Dear Abuelita: Dyeing for love, men and toilet seats, do I look fat?

Dear Abuelita,
My question is simple: Should I dye my hair black? I am starting to get white hairs and a streak in the front. My original color is black. I’m 49 so it is not premature. It just seems everyone does it until age 60 or 70, like an old lady’s right of passage, and one old aunt even said I better do it quick before my fiance decides not to marry me!
Socorro, Socorro! Mis pelos estan cambiando plata

Dear Mix ‘n’ Match Carpet and Drapes,
It’s preguntas like this that make me want to pull the white pelos off your cabeza with my bare hands. What’s wrong with white hair? George Washington didn’t dye his hair and Martha married him anyway. Any fiance who would dump you over a few canas isn’t worth your time.

I don’t care if you’re already beyond your years as a catch. I hope you’re not planning on wearing white for your wedding. Sin verguenza! But, if you must dye your hair, just remember to dye your carpet the same color.
Adoringly, Tu Abuelita

Dear Abuelita,
WTF is the deal with men and toilet seats? I had to take a tinkle in the middle of the night and once again ended up with my nalgas in the water. COLD WATER!
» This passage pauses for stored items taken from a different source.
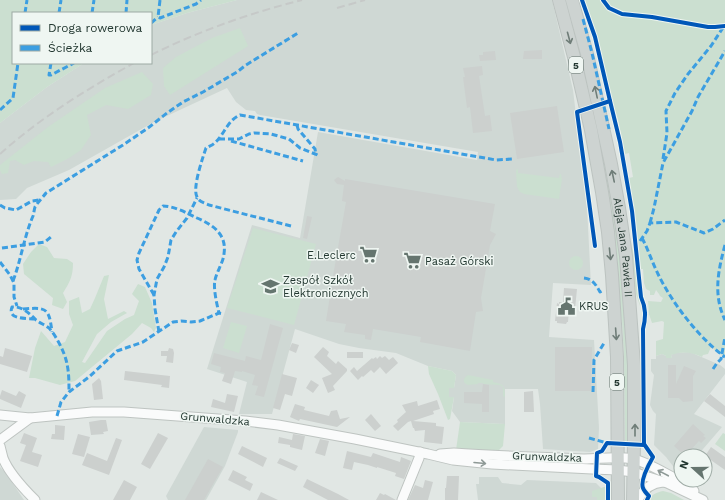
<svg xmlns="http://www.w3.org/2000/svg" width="725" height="500" viewBox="0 0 725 500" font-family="'Work Sans',sans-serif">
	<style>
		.built { fill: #cfd8d4 }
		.green { fill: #cbdfd0 }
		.building { fill: #ccd0ce }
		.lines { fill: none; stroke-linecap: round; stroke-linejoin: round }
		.minor-casing { stroke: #bec4c1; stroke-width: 11 }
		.major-casing { stroke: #bcc3c0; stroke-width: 14 }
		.minor { stroke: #fafbfb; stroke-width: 9 }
		.major { stroke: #cdd3d1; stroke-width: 12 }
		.rail { stroke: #c6c9c8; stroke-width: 2; stroke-dasharray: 8 4; stroke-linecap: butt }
		.quiet { stroke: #3c9ee1; stroke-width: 3; stroke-dasharray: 6 3; stroke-linecap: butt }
		.cycleway-casing { stroke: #eff6f2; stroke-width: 6 }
		.cycleway { stroke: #0057b8; stroke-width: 4 }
		.oneway { stroke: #6f7d78 }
		.oneway2 { stroke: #8e9996 }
		.labels { text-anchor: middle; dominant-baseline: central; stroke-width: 3; stroke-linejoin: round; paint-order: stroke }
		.shield { fill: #eff6f2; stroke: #60706a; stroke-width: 1 }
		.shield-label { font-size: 10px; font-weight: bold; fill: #223730 }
		.street-label { font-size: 11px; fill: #223730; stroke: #eff6f2 }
		.poi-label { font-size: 11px; fill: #223730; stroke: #eff6f2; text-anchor: start }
	</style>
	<rect width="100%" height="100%" fill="#e1e7e4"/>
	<g class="built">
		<path d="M237,0h315l21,90 14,117 4,78 -38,-2 -4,54 45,3 5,88 -1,21 -8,3 -47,-3 -3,-45 -2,-15h-33v35l-45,-2 -8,-11 2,-14h-5v-9h5l2,-13 -4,-4 -24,-5 -32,-13 -37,-5 -20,-4 -44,-15 -23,85h-33l8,-32 -40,-13 45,-144 48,13 18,-106 159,28 1,-8 -218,-37 -3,-1 -2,-3 -9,-1 -10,-8 -9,-14 -73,34 -85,48 -42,18 -11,11 -16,1v-77l47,-36 37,-24h67v-38l36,-12z"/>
		<path d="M690,352l30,13 5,4v5l-31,40 28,13 -25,29h-16v16l-5,-2 -10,-13 -12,-12 2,-31 -3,-3 -3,-6 4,-30 -3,-4v-12h5v-3l6,-2 4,2v2h6l-1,-3 4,-2z"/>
		<path d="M204,427l34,3v2l-13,34 -19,34h-38l-2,-4z"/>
		<path d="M0,467l5,5 19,28h-24z"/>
		<path d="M479,477h19l4,6 19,2 6,-5 69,3 5,5v12h-123l-2,-16h3z"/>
	</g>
	<g class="green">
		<path d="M0,0h237l-50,13 -36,12v-12h-138v50h71l-37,24 -47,36z"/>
		<path d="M585,0h140v358l-14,-11 -3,7 -5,1 -1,2c-11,-5 -19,-6 -31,-2l1,3h-6v-2l-4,-2 -6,2v-15l7,-2 1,-17 -2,-1 -10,2 -3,-9 -1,-13 13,1 2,-4 -3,-2 -1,-2 -3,-4 -2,5h-4v-4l-4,-2 -2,-6 -1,-14h-3l-6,-58 -5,-33 4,-1 -4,-24 -4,1 -7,-35 -7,-21 -14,-63 -14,-34z"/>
		<path d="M240,28l8,18 -78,49 -6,-9 -1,-18 13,-11 36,-19z"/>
		<path d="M142,72l11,12 -2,11 -23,14 -22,-4 -19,10 4,20 -10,15 -12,8 -18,9 -3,-5 -14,-1 -10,4 -9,-5 -5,1 -2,12 -6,1 -2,-4v-5l48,-38 57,-39z"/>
		<path d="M599,131l17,78 13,155v78h-4l-1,-85 -2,-36 -5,-26 -21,-163z"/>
		<path d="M517,169h1v4l41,5 1,-4h1l1,5 -3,20 -35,-5 -4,-2 -3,-5 -1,-16z"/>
		<path d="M253,228l63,16 -22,81 -67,-17z"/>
		<path d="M629,240l2,2 3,13 6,51 -4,-12z"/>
		<path d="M39,244l8,3 7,11 13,1 6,4c0,13 -3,19 -10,30l4,9 -4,7 -11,-4 1,-7 -29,-24 -1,-10 8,-12z"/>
		<circle cx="576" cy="263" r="7"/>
		<path d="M109,275l-5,24 4,20 16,-8 3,2 -16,9 -14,12 -15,28 3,1 22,-32 18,-12 9,-4 5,-14 -7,-7 6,-10 7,3 7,16 4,25 -2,4 -3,-4 -9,-5 -10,11 -57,47 -15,4 -25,-7h-6l6,-30 6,-17 13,15 11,-4 8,-17 -4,-11v-13l10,-4 3,16 8,-4 5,-11 9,-22z"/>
		<path d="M231,322l16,4 -8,27 -16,-5z"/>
		<path d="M428,366l24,5 4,4 -2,13h-5v9h5l-4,22 -2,1 -10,-26 -9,-20z"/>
		<path d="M642,373v67l-2,2v-65z"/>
		<path d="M468,375l25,5v2c11,2 12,4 12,15l-2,-1v-9l-3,-2 -17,-1v-1h-5v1c-3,0 -7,1 -10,1 -6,-2 -5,-7 0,-10z"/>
		<path d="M460,422l45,2 -2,22 -5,5 -42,-1z"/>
		<path d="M723,433l2,1v17l-10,-7z"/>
		<path d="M607,486v14h-10v-3h-5v-6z"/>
		<path d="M663,491l8,2 13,7h-36c3,-5 9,-8 15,-9z"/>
	</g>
	<g class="building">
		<path d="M542,50v9h-19l1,-8z"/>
		<path d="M495,51l1,9 -16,1 -1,-6h4v-3z"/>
		<path d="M482,66l1,9 -4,1 6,40 5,-1 2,16 -19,2 -3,-26 -3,1 -4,-31h2l-2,-9z"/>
		<path d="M557,106l7,46 -47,7 -7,-46z"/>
		<path d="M338,177l7,4v-2l150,25 -5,27 6,3 -6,11 -9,53 2,13 -7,1 -6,39 -50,-9 1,-5 -48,-8 -2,11 -6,-1v-4l-21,-3 2,-8 -20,-3 6,-38 -2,-4 3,-3 13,-74 -4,-1 2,-16 -7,-1 -3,-4z"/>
		<path d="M307,216l5,1 -5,22 -4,-1z"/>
		<path d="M564,288l13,1 -2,20h-6l-1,13h-1l-1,2 -9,-1v-2h-2l2,-18 2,1v-2h4z"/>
		<path d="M270,324l13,4 -19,69 -9,-2 3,-9 -6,-1 3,-10 -13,-4v1l-7,-1 -4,13 -9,-3 3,-8 -5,-1 1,-5 -10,-3 3,-11 31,8 1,-5 15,4z"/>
		<path d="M292,343l7,2 -3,8 -7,-3z"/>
		<path d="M323,347l6,5 -2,4 9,8 2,-3 9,8v2l-14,15 2,4 -7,3 -6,-15 10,-4 -18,-17z"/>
		<path d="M555,347h37l-1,44h-36z"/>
		<path d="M5,348l27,8 -5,16 -27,-8v-8l3,1z"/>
		<path d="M169,348l4,1 1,4 -1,10 -7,-1 1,-6h-6v-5h7z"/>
		<rect x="347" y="352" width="16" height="6"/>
		<path d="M380,356l2,2 3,-2 4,4 4,-3 5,6 -12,11 -6,-7 -6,6 -3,-3 -8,7 -1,-1 -4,4 -8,-9 4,-4 3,4 15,-13 1,1 3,-2 1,2z"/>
		<path d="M668,365h8v19l8,-18 12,5 -3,5v25l-10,1 -4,-4h-11z"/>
		<path d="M125,371l45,5 -1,12 -8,-1 1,-2 -38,-5z"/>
		<path d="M282,374l15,4 -5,18 -7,-2 -5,16 -7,-2z"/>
		<path d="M99,378l2,3 2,18 -9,1 -2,-16z"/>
		<path d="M311,380l8,5 -6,8 -7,-5z"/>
		<path d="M483,384l6,1v27h-7v-8l-18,-1v-11h18z"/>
		<path d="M2,390l14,6 3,-5 7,4 -5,13 -21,-9v-3z"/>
		<path d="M533,391l1,21h-10v-20z"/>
		<path d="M227,394l11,2 -4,16 -23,-5 2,-8 12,4z"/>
		<path d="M710,394l15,12v11l-21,-16z"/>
		<path d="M437,400l3,9 -7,2 1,3 -21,7 23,2v3l8,1 -2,17 -18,-2 1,-12 -10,1 -1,-3h-1l-2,-7 -3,1 -10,9 -5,-5 5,-4 -1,-2 9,-8 -4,-7 15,-4 1,5z"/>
		<path d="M295,404l10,3 -1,3 25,6 2,-5 6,-1 3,9 10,-2 -13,10 -37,-8 -1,2 -9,-4z"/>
		<path d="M371,414l10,12 -6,5 -10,-11z"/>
		<path d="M101,420h5l2,11 -5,1 1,2 -13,1 -2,-13z"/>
		<path d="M693,424l12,11 -2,1 3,2 -5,5 -2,-2 -14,15 -11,-10z"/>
		<path d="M55,425l10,1 -1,14 -13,-1 1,-5h3z"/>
		<path d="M24,433l13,5 -5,14 10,3 -4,12 -18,-6 6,-16 -6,-2z"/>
		<path d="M158,433l10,5 -18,31 -9,-5z"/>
		<path d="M78,434l12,3 -6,20 -12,-3z"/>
		<path d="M293,434l12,2 -3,14 -12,-3v-2l-12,-2 1,-6 13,3z"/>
		<path d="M116,438l6,2 -13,35 -27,-10 5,-12 20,8z"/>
		<path d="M320,439l9,2 -4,15 -10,-3z"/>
		<path d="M242,446l25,12 -4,9 -25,-13z"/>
		<path d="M711,447l14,10v13l-20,-14z"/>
		<path d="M347,451l24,6 2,-4 27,9 1,-5 10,4 -7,18 -9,-3 1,-3 -19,-6v1l-9,-3 -14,-3 -2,8 -9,-2z"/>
		<path d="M280,458l18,8 -3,5 -18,-8z"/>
		<path d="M208,459l15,8 -19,33h-19z"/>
		<path d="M233,470l14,7 -2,3 8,4 -3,7 -22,-11z"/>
		<path d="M447,476h12l-1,24h-13v-12h1z"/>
		<path d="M307,479l31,15 11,6h-21l-25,-13z"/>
		<path d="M124,480l13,7 -7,13h-17z"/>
		<path d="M425,480l8,2 -5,18h-20l7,-15 8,3z"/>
		<path d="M261,492l17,8h-21z"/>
		<path d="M380,493l4,2 1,-1 11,6h-20z"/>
	</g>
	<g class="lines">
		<defs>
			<g id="minor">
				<path d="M0,415l30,3 62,-6h32l121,9 33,4 77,14 73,15 25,6 39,4 100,5 26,1 15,2 34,11 36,17"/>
				<path d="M0,440l30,-22"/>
				<path d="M0,446c1,4 2,8 3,12 5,13 22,32 32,42"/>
				<path d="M440,454l14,-1c43,3 87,4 130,6 16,0 33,-3 49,0 11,2 53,24 61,32"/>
				<path d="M402,500l17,-42 1,-6"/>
				<path d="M638,500c5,-11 14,-17 25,-18"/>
			</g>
			<g id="major">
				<path d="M559,0l15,57 17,73 11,62 6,40 4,43 5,82 1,143"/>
				<path id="s1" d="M572,0l15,54 24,110 8,44 7,48 8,109v77l-1,58"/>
			</g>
		</defs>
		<use href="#minor" class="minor-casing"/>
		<use href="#major" class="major-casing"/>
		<use href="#minor" class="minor"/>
		<use href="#major" class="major"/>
		<g class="rail">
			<path d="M337,8l28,-8"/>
			<path d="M151,55c48,-24 99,-42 151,-55"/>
			<path d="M0,154c40,-36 87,-65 134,-91"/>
		</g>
		<g class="quiet">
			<path d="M160,0l-2,17 2,1 36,-14 5,-4"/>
			<path d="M25,13l2,-13"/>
			<path d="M59,13l2,-13"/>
			<path d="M92,13l2,-13"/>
			<path d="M126,13l1,-13"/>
			<path d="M583,19l9,34 17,76"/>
			<path d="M151,23l7,-6"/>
			<path d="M51,63l-2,12h2l23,-12"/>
			<path d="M0,110l13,-12 5,-35"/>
			<path d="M297,125l1,4 17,20 1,6"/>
			<path d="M219,139h20l10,-5 5,-1 17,1 18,5 11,9 20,8"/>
			<path d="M231,141l72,20"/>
			<path d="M663,159l4,-26 -1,-22 9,-18 13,-19 23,-28 13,-20"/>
			<path d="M0,205l5,3 11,2 16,-9 7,-1"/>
			<path d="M650,223l4,-15 9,-45 29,-52 6,-14 27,-46"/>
			<path d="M291,226l-82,-21c-4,-2 -10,-3 -12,-8 -5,-9 6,-40 9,-49 2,-1 4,-2 6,-3 12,-8 14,-24 28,-30l256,45 16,-1"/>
			<path d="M642,238c6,11 10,24 16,36 14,29 41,64 67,83"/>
			<path d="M640,241l7,-10 3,-8 26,-1 28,11 9,-4 12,-9"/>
			<path d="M725,245c-7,26 -12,50 0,75"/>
			<path d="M2,248l43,-6 7,-6"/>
			<path d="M0,262l10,13 4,8v14l3,9"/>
			<path d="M584,278c9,1 12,7 16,14l2,-1"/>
			<path d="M13,281c8,-21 11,-44 20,-65 1,-3 1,-6 2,-9 3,-5 8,-10 11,-14l77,-48 25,-17 19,-15 16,-11 20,-10 34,-20 9,-7 52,-32"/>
			<path d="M154,295l-15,-26 -2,-9 2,-7 20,-43 4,-4c11,0 24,7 34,12 16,7 30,16 27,36 -1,9 -7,17 -9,26 -2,8 2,25 4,33"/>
			<path d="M23,309c24,-2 26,-1 29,23"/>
			<path d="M35,319c-9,-1 -28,1 -23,-12 10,-1 17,6 24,13 4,3 9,5 13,8 8,9 16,25 18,36 2,9 2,19 2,28"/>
			<path d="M159,332l-4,-23 -1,-14 3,-16 7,-12 4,-10 3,-17 5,-8 11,-14 10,-20"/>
			<path d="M713,369l4,-6 4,-4 4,-22"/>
			<path d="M593,392l1,-32 10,-17"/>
			<path d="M57,416l4,-14 8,-10 20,-15 28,-26 26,-9 30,-20 8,-1 10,1 9,-1 19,-8 5,1"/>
			<path d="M589,438l18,5 3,1"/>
		</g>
		<defs>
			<g id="cycleway">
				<path d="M582,0l13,37 15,64 10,41 12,69 9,86c5,11 5,20 2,32l1,115 9,13c-4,7 -13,23 -10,31 1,3 4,6 6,8l-2,4"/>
				<path d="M603,0l6,8 13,6 30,3 56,10h7l10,-1"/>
				<path d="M595,246l-18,-134 33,-11"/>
				<path d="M608,500v-17l-9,-6 -3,-1 1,-23 5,-2 5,-8 37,2"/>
			</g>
		</defs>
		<use href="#cycleway" class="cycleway-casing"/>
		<use href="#cycleway" class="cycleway"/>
	</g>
	<defs><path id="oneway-shaft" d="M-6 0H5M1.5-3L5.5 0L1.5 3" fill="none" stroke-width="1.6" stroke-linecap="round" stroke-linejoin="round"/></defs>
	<g class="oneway">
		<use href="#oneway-shaft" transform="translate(569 38) rotate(75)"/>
		<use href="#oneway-shaft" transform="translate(596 92) rotate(-102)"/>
		<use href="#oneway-shaft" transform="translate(613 176) rotate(-102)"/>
		<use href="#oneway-shaft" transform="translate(610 254) rotate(84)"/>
		<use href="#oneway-shaft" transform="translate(616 334) rotate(86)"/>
		<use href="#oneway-shaft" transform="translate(635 430) rotate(-90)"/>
	</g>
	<g class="oneway2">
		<use href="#oneway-shaft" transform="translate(480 463) rotate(5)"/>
		<use href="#oneway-shaft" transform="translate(663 473) rotate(-152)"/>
	</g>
	<defs>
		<symbol id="supermarket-bare" viewBox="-9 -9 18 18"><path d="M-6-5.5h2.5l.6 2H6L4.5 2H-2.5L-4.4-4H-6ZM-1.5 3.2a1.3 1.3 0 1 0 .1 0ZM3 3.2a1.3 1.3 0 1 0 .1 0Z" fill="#65756f" stroke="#eff6f2" stroke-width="2.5" paint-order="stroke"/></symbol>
		<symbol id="school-bare" viewBox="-9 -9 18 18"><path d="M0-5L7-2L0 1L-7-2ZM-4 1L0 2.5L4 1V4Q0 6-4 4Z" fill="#65756f" stroke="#eff6f2" stroke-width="2.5" paint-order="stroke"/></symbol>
		<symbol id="civic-bare" viewBox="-9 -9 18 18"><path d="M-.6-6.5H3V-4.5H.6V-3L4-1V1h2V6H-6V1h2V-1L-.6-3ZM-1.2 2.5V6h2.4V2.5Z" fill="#65756f" stroke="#eff6f2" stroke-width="2.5" paint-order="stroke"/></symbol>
	</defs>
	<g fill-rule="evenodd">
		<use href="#supermarket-bare" x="356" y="242" width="25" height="25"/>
		<use href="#supermarket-bare" x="400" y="248" width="25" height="25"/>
		<use href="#school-bare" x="258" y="274" width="25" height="25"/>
		<use href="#civic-bare" x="554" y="294" width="25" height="25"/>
	</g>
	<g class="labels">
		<g class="shield">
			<rect x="569" y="57" width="14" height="16" rx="3"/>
			<rect x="610" y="374" width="14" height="16" rx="3"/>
		</g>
		<g class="shield-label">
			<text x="576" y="65">5</text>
			<text x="617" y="382">5</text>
		</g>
		<g class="street-label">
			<text stroke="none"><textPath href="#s1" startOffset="253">Aleja Jana Pawła II</textPath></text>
			<text transform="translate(215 419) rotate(5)">Grunwaldzka</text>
			<text transform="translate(547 457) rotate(2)">Grunwaldzka</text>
		</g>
		<g class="poi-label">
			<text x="356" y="255" text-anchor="end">E.Leclerc</text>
			<text x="425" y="261">Pasaż Górski</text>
			<text x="283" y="280">Zespół Szkół<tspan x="283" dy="13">Elektronicznych</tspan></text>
			<text x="579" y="306">KRUS</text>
		</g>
	</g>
	<rect x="12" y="12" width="140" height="52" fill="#eff6f2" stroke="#9daaa4"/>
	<rect x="20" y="25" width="20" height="6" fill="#0057b8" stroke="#9daaa4"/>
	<text x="48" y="32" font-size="12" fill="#223730">Droga rowerowa</text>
	<rect x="20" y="45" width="20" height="6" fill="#3c9ee1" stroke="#9daaa4"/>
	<text x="48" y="52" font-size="12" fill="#223730">Ścieżka</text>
	<g transform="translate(693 468) rotate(291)"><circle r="19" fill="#eff6f2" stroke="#9daaa4"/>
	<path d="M0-3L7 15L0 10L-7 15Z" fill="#65756f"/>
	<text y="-6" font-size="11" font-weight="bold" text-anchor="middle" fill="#223730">N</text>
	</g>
</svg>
How can I make my man put the toilet seat back where it belongs?
Signed, A New Kind of Wetback

Dear Mojada,
Have you ever thought of the flip side to all this toilet seat up or down business? Would you rather he keep the seat down? Mensa, look where you’re sitting. You wouldn’t sit blindly on a patch of nopales, would you?

In other words, don’t blame your man for your lazy nalga dip. Maybe he thinks you’re seca and this is his way of getting you back into bed with your roast beef sandwich au jus.
Heading to Philippe’s now, Tu Abuelita

Dear Abuelita,
Riddle me this! Is there a correct answer to the eternal woman’s question “Does this outfit (pants, skirt, whatever) make me look fat?”
Signed, I Cannot Tell A Lie

Dear Honest Juan,
Yes, there is a correct answer and I’ll do you un gran favor by sharing it.

Here you go: Next time a woman asks you if her outfit makes her look fat say “NO!”

But say it like this: “No, it’s the longa you’re squeezing into a two-sizes-too-small outfit that makes you look like Jabba the Hut” then run like hell and don’t look back.